● Task data
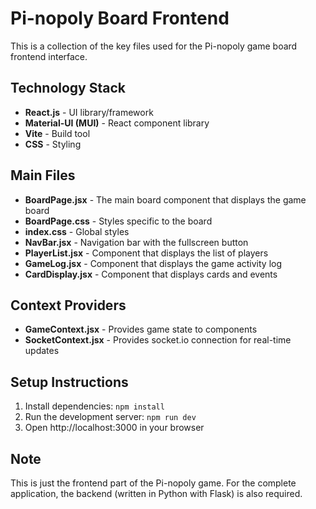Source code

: # Pi-nopoly Board Frontend

This is a collection of the key files used for the Pi-nopoly game board frontend interface.

## Technology Stack
- **React.js** - UI library/framework
- **Material-UI (MUI)** - React component library
- **Vite** - Build tool
- **CSS** - Styling

## Main Files
- **BoardPage.jsx** - The main board component that displays the game board
- **BoardPage.css** - Styles specific to the board
- **index.css** - Global styles
- **NavBar.jsx** - Navigation bar with the fullscreen button
- **PlayerList.jsx** - Component that displays the list of players
- **GameLog.jsx** - Component that displays the game activity log
- **CardDisplay.jsx** - Component that displays cards and events

## Context Providers
- **GameContext.jsx** - Provides game state to components
- **SocketContext.jsx** - Provides socket.io connection for real-time updates

## Setup Instructions
1. Install dependencies: `npm install`
2. Run the development server: `npm run dev`
3. Open http://localhost:3000 in your browser

## Note
This is just the frontend part of the Pi-nopoly game. For the complete application, the backend (written in Python with Flask) is also required.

● Aim of the task
Extract every line of the entries that contains the string "BoardPage", matching case exactly.

● Output of the task
- **BoardPage.jsx** - The main board component that displays the game board
- **BoardPage.css** - Styles specific to the board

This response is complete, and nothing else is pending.